* 提供本文:
<<<<
それから、今回三重テラスには三重食材を用いたイタリアンレストランもオープンする。そこでキッチン、ホールとして働く人も募集している。

三重から東京に戻って、シェフを務める佐藤さんにも話を聞いた。

佐藤さんは、イタリアの三ツ星レストランで修行を経て、現在は外苑前の「イルデジデリオ」でシェフを務めている。

9 佐藤さんが得意とするのは、日本独自の食材をもちいたイタリアン。

開口一番、佐藤さんは三重の食材の魅力について語りはじめてくれた。

「三重を訪ねたら、驚きますよ。ほんとうに食材が豊かなんです。知られているのは松阪牛や伊勢海老といったブランドですよね。でもそれだけに限らないんです。」

「たとえば柑橘系一つとっても、熊野の新姫に、マイヤーレモン… 従来のものと比べると、酸味・甘みの出方が全然違って新鮮です。」

加工品でも知らない食材がどんどん出てくるという。

「“カッチョビ”という鰹のオリーブオイル漬けがあるんです。これまたおいしくって。アンチョビの代わりに入れていいアクセントになりますよ。」

10 珍味ではマンボウの干物なんてものもある。そうしたものも積極的に出していきたいと話す。

「もちろん、カキにアワビ、マグロといった定番も間違いなくおいしいんですよ。ただ、料理って、その土地の文化を伝えるものです。今回は三重の食材を用いたイタリアンなので、一皿を通して三重の文化がにじみ出てくるようにしたいんです。」

「そのときに、三重でしか手に入らない食材を東京で出すことは一つの可能性かなと思っているんです。料理を食べて『おいしい』。そう思っていただくことから、三重に興味を持ってもらえたらいいですね。」

キッチンについては、経験豊富で、佐藤さんとともにシェフを担う人から、未経験だけれど、料理を仕事にしたい人まで。幅広く採用したいと考えている。
>>>>
* 小問 1: 本文において佐藤さんが「定番」として挙げている食材をすべて列挙してください。
* 小問 2: 三重の食材とレストランの求人を扱う本文について、最後の文に続く部分を記してください。
一覧を参照する必要はありません。

* 提供データ:
<<<<
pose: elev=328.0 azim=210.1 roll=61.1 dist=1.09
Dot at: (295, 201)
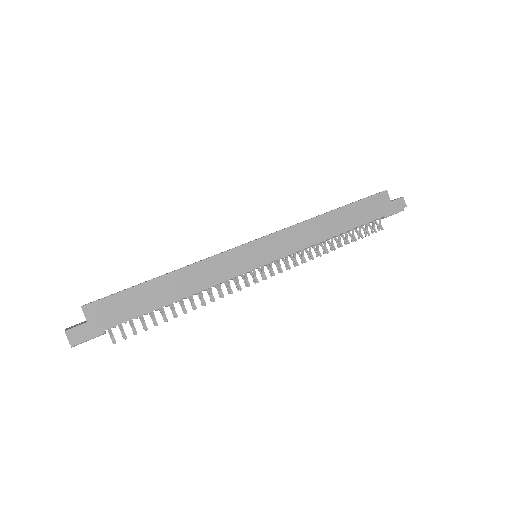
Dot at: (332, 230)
>>>>
* 想定解答 1: カキ、アワビ、マグロ

* 想定解答 2:
「野菜や魚介類は基本的に生産者から直接仕入れるようにしました。メニューから考えるのではなく、食材ありきで料理を考えることもあるでしょう。料理人にとってはいい経験ができると思います。人を見て決めますが、やりたい人にはどんどん任せていきますよ。」

もちろんその人の経験や腕によるけれど、共通することがあるという。

「単に言われた通りにする作業ではなく、自分から提案もしていってほしいです。『こういう調理もあるんじゃないですか?』『盛りつけはこんな風にもできませんか?』といった風にですね。」

ホールについても、佐藤さんは強い思いがあるという。

「僕は帰国当初、ホールで働いたんですよ。」

どうしてですか?

「ホールとキッチン、両方があってのレストランだと思うからです。いくら心を込めて料理をつくっても、接客がよくなければおいしくないでしょう?」

11 お客さんとは、どのように関わるのだろう。

「生産者を訪ね、畑の上で野菜を食べ、話をしてほしいですね。そこで見聞きし感じた一皿の背景を、自分の生きた言葉でお客さんに伝えていってほしいです。」

最後に佐藤さんはこう話してくれました。

「話すことが、一番伝わると思うんです。生産者とお客さんと話すことを大切に働いてほしいです。」

実は、同じ言葉を松阪のみなさんからも聞いたんです。話すことから、自分の居場所をつくっていけそうです。(2013/8/23 大越はじめup)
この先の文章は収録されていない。